**Text**:
━━━━━━

Palestinians Who Prefer Israel

Palestinians have a hidden history of appreciating Israel that contrasts with their better-known narrative of vilification and irredentism.

The former has been particularly evident of late, especially since Israel's prime minister, Ehud Olmert, floated a trial balloon in October about transferring some Arab-dominated areas of eastern Jerusalem to the Palestinian Authority. As he rhetorically asked about Israeli actions in 1967, "Was it necessary to annex the Shuafat refugee camp, al-Sawahra, Walajeh, and other villages, and then to state that these are part of Jerusalem? One can ask, I admit, some legitimate questions about this."

In one swoop, this statement transformed pro-Israel statements by Palestinians (for a sampling, see my 2005 article, "The Hell of Israel Is Better than the Paradise of Arafat") from the mostly theoretical into the active and political.

Indeed, Olmert's musings prompted some belligerent responses. As the title of a Globe and Mail news item puts it, "Some Palestinians prefer life in Israel: In East Jerusalem, residents say they would fight a handover to Abbas regime." The article offers the example of Nabil Gheit, who, with two stints in Israeli prisons and posters of "the martyr Saddam Hussein" over the cash register in his store, would be expected to cheer the prospect of parts of eastern Jerusalem coming under PA control.

Not so. As mayor of the neighborhood of Ras Khamis, Gheit dreads the PA and says he and others would fight a handover. "If there was a referendum here, no one would vote to join the Palestinian Authority. … There would be another intifada to defend ourselves from the PA."

 Two polls released last week, from Keevoon Research, Strategy & Communications and the Arabic-language newspaper As-Sennara, survey representative samples of adult Israeli Arabs on the issue of joining the PA, and they corroborate what Gheit says. Asked, "Would you prefer to be a citizen of Israel or of a new Palestinian state?" 62 percent want to remain Israeli citizens and 14 percent want to join a future Palestinian state. Asked, "Do you support transferring the Triangle [an Arab-dominated area in northern Israel] to the Palestinian Authority?" 78 percent oppose the idea and 18 percent support it.

Ignoring the don't-knows/refused, the ratios of respondents are nearly identical preferring to stay within Israel – 82 percent and 81 percent, respectively. Gheit exaggerates that "no one" wants to live in the PA, but not by much. Thousands of Palestinian residents in Jerusalem who, fearful of the PA, have applied for Israeli citizenship since Olmert's statement further corroborate his point.

━━━━━━

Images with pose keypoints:
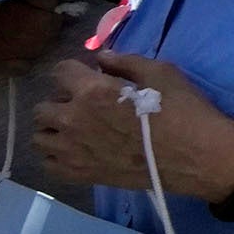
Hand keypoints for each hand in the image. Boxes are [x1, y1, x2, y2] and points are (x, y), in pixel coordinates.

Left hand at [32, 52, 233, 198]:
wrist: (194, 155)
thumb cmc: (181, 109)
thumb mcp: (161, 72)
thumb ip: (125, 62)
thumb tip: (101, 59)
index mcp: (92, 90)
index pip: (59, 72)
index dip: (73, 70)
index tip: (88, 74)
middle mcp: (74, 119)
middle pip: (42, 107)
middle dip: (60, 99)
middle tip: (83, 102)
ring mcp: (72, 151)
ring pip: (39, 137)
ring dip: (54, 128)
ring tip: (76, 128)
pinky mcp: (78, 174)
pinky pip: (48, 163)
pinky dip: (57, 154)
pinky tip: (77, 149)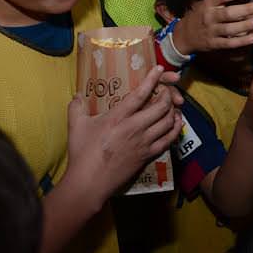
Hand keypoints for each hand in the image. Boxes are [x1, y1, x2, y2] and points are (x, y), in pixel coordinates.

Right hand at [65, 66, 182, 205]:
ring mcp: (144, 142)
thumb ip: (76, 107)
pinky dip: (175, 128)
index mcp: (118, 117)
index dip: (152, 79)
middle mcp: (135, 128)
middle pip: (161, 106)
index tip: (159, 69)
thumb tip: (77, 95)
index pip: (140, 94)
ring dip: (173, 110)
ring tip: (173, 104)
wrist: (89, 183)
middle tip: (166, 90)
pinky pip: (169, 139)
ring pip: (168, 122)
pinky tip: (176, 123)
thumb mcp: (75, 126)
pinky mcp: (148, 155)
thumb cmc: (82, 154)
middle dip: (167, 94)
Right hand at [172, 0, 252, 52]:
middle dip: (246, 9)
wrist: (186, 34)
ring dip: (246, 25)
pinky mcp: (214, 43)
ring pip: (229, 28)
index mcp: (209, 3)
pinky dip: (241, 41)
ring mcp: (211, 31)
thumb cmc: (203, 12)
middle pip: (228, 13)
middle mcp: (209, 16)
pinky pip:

━━━━━━

**Brief 1**:
In the article on Palestinians who prefer Israel, why would Nabil Gheit be expected to cheer the prospect of parts of eastern Jerusalem coming under PA control?
**Brief 2**:
Carry on the article about Palestinians who prefer Israel, picking up after its final sentence.

**Exercise output 1**:
He has served two stints in Israeli prisons. He also keeps posters of "the martyr Saddam Hussein" over the cash register in his store.

**Exercise output 2**:
Why such affection for the state that Palestinians famously revile in the media, in scholarship, classrooms, mosques, and international bodies, and that they terrorize on a daily basis? Best to let them explain their motivations in direct quotations.

Financial considerations: "I don't want to have any part in the PA. I want the health insurance, the schools, all the things we get by living here," says Ranya Mohammed. "I'll go and live in Israel before I'll stay here and live under the PA, even if it means taking an Israeli passport. I have seen their suffering in the PA. We have a lot of privileges I'm not ready to give up."

Law and order: Gazans, note Israeli-Arab journalists Faiz Abbas and Muhammad Awwad, now "miss the Israelis, since Israel is more merciful than [the Palestinian gunmen] who do not even know why they are fighting and killing one another. It's like organized crime."

Raising children: "I want to live in peace and to raise my children in an orderly school," says Jamil Sanduqa. "I don't want to raise my child on throwing stones, or on Hamas."

A more predictable future: "I want to keep living here with my wife and child without having to worry about our future. That's why I want Israeli citizenship. I don't know what the future holds," says Samar Qassam, 33.

Others raise concerns about corruption, human rights, and even self-esteem ("When the Jews talk about swapping me, it's as though they are denying my right to be a person").

These earnest views do not repudiate the vicious anti-Zionism that reigns in the Middle East, but they reveal that four-fifths of those Palestinians who know Israel at first-hand understand the attractions of a decent life in a decent country, a fact with important and positive implications.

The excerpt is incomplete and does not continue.